• Task goal:
Transcribe every entry word for word. Skip the pictures.

BEGIN Exercise input

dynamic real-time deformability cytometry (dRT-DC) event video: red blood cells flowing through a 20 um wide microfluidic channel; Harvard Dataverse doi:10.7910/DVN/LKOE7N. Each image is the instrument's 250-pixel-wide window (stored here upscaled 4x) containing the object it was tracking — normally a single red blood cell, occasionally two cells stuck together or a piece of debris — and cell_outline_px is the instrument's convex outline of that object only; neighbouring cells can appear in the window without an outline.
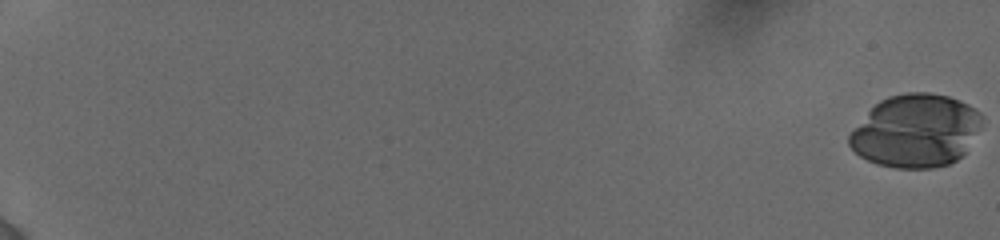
{"species": "human", "species_latin": "Homo sapiens", "temperature_condition": "cold", "stored_images_in_passage": 22, "camera_frame_rate_fps": 3000, "um_per_image_px": 0.085, "donor": {"sex": "female"}, "frame": {"image": 1, "passage_image": 1, "time_ms": 0.0, "image_size_px": [1000, 240], "cell_outline_px": [[984, 116], [980, 128], [964, 152], [956, 160], [948, 164], [932, 168], [896, 168], [876, 164], [860, 156], [848, 144], [848, 136], [868, 112], [880, 100], [888, 96], [908, 92], [928, 92], [948, 96], [960, 100], [968, 104], [980, 112]], "centroid_in_image_um": [77.85, 11.11], "position_along_channel_um": 7.1, "area_um2": 56.18}}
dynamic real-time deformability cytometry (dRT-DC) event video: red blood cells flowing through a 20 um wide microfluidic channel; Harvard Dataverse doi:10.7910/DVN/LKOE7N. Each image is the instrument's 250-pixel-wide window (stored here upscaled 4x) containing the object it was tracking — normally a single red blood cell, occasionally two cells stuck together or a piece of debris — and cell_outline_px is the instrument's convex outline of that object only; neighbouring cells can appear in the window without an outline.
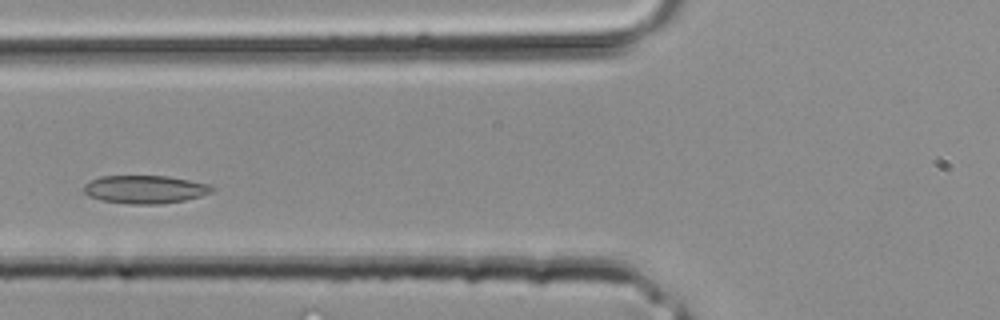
{"species": "common noctule bat (a hibernating species)", "species_latin": "Nyctalus noctula", "temperature_condition": "room temperature", "stored_images_in_passage": 4, "camera_frame_rate_fps": 3000, "um_per_image_px": 0.085, "animal": {"sex": "male", "body_mass_g": 20.4}, "frame": {"image": 1, "passage_image": 4, "time_ms": 1.0, "image_size_px": [1000, 320], "cell_outline_px": [[216, 188], [212, 192], [200, 196], [184, 200], [160, 204], [132, 204], [100, 200], [88, 196], [84, 192], [84, 184], [100, 176], [168, 176], [208, 184]], "centroid_in_image_um": [12.32, 16.1], "position_along_channel_um": 113.5, "area_um2": 20.92}}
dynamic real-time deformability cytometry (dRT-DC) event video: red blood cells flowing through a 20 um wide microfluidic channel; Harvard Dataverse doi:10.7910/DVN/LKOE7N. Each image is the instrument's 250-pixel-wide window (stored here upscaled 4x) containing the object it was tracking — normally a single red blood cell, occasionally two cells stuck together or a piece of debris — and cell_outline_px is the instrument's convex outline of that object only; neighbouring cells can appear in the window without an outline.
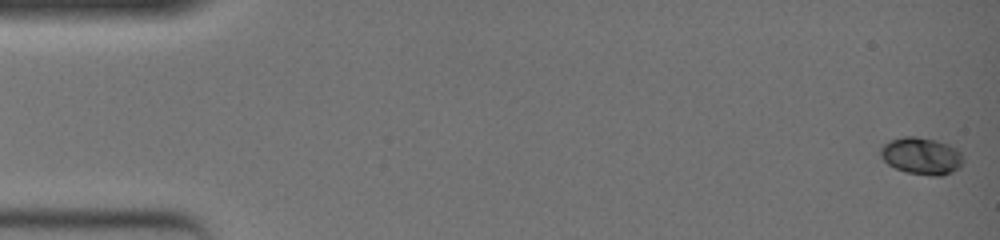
{"species": "common noctule bat (a hibernating species)", "species_latin": "Nyctalus noctula", "temperature_condition": "warm", "stored_images_in_passage": 52, "camera_frame_rate_fps": 3000, "um_per_image_px": 0.085, "animal": {"sex": "female", "body_mass_g": 19.0, "forearm_length_mm": 51.5}, "frame": {"image": 1, "passage_image": 1, "time_ms": 0.0, "image_size_px": [1000, 240], "cell_outline_px": [[964, 160], [960, 168], [952, 172], [940, 176], [932, 176], [904, 172], [888, 164], [880, 156], [880, 148], [884, 144], [892, 140], [904, 136], [916, 136], [936, 140], [948, 144], [956, 148], [960, 152]], "centroid_in_image_um": [78.34, 13.26], "position_along_channel_um": 6.7, "area_um2": 17.98}}
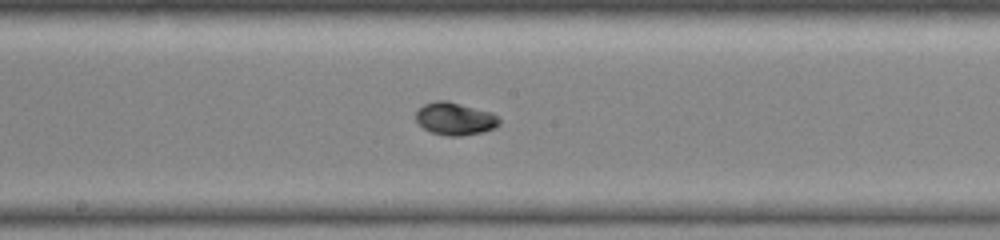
{"frame": {"image": 2, "passage_image": 29, "time_ms": 9.333, "image_size_px": [1000, 240], "cell_outline_px": [[500, 124], [484, 132], [460, 136], [448, 136], [432, 132], [424, 128], [416, 120], [416, 112], [424, 104], [436, 100], [448, 100], [492, 112], [500, 120]], "centroid_in_image_um": [38.68, 10.08], "position_along_channel_um": 209.5, "area_um2": 15.84}}
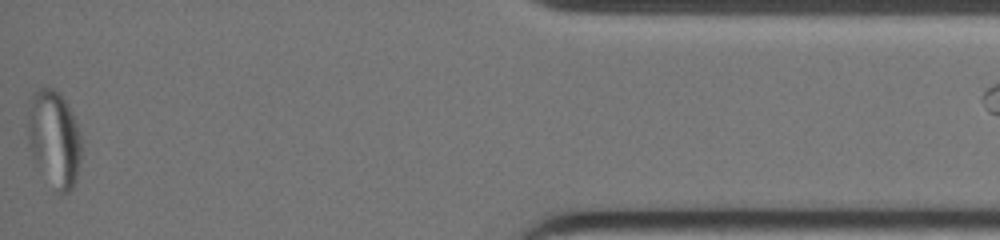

END Exercise input

• Task solution:
dynamic real-time deformability cytometry (dRT-DC) event video: red blood cells flowing through a 20 um wide microfluidic channel; Harvard Dataverse doi:10.7910/DVN/LKOE7N. Each image is the instrument's 250-pixel-wide window (stored here upscaled 4x) containing the object it was tracking — normally a single red blood cell, occasionally two cells stuck together or a piece of debris — and cell_outline_px is the instrument's convex outline of that object only; neighbouring cells can appear in the window without an outline.
{"species": "human", "species_latin": "Homo sapiens", "temperature_condition": "cold", "stored_images_in_passage": 22, "camera_frame_rate_fps": 3000, "um_per_image_px": 0.085, "donor": {"sex": "female"}, "frame": {"image": 1, "passage_image": 1, "time_ms": 0.0, "image_size_px": [1000, 240], "cell_outline_px": [[984, 116], [980, 128], [964, 152], [956, 160], [948, 164], [932, 168], [896, 168], [876, 164], [860, 156], [848, 144], [848, 136], [868, 112], [880, 100], [888, 96], [908, 92], [928, 92], [948, 96], [960, 100], [968, 104], [980, 112]], "centroid_in_image_um": [77.85, 11.11], "position_along_channel_um": 7.1, "area_um2": 56.18}}
dynamic real-time deformability cytometry (dRT-DC) event video: red blood cells flowing through a 20 um wide microfluidic channel; Harvard Dataverse doi:10.7910/DVN/LKOE7N. Each image is the instrument's 250-pixel-wide window (stored here upscaled 4x) containing the object it was tracking — normally a single red blood cell, occasionally two cells stuck together or a piece of debris — and cell_outline_px is the instrument's convex outline of that object only; neighbouring cells can appear in the window without an outline.
{"species": "common noctule bat (a hibernating species)", "species_latin": "Nyctalus noctula", "temperature_condition": "room temperature", "stored_images_in_passage": 4, "camera_frame_rate_fps": 3000, "um_per_image_px": 0.085, "animal": {"sex": "male", "body_mass_g": 20.4}, "frame": {"image": 1, "passage_image": 4, "time_ms": 1.0, "image_size_px": [1000, 320], "cell_outline_px": [[216, 188], [212, 192], [200, 196], [184, 200], [160, 204], [132, 204], [100, 200], [88, 196], [84, 192], [84, 184], [100, 176], [168, 176], [208, 184]], "centroid_in_image_um": [12.32, 16.1], "position_along_channel_um": 113.5, "area_um2": 20.92}}
dynamic real-time deformability cytometry (dRT-DC) event video: red blood cells flowing through a 20 um wide microfluidic channel; Harvard Dataverse doi:10.7910/DVN/LKOE7N. Each image is the instrument's 250-pixel-wide window (stored here upscaled 4x) containing the object it was tracking — normally a single red blood cell, occasionally two cells stuck together or a piece of debris — and cell_outline_px is the instrument's convex outline of that object only; neighbouring cells can appear in the window without an outline.
{"species": "common noctule bat (a hibernating species)", "species_latin": "Nyctalus noctula", "temperature_condition": "warm", "stored_images_in_passage": 52, "camera_frame_rate_fps": 3000, "um_per_image_px": 0.085, "animal": {"sex": "female", "body_mass_g": 19.0, "forearm_length_mm": 51.5}, "frame": {"image": 1, "passage_image": 1, "time_ms": 0.0, "image_size_px": [1000, 240], "cell_outline_px": [[964, 160], [960, 168], [952, 172], [940, 176], [932, 176], [904, 172], [888, 164], [880, 156], [880, 148], [884, 144], [892, 140], [904, 136], [916, 136], [936, 140], [948, 144], [956, 148], [960, 152]], "centroid_in_image_um": [78.34, 13.26], "position_along_channel_um": 6.7, "area_um2": 17.98}}
{"frame": {"image": 2, "passage_image": 29, "time_ms": 9.333, "image_size_px": [1000, 240], "cell_outline_px": [[500, 124], [484, 132], [460, 136], [448, 136], [432, 132], [424, 128], [416, 120], [416, 112], [424, 104], [436, 100], [448, 100], [492, 112], [500, 120]], "centroid_in_image_um": [38.68, 10.08], "position_along_channel_um": 209.5, "area_um2": 15.84}}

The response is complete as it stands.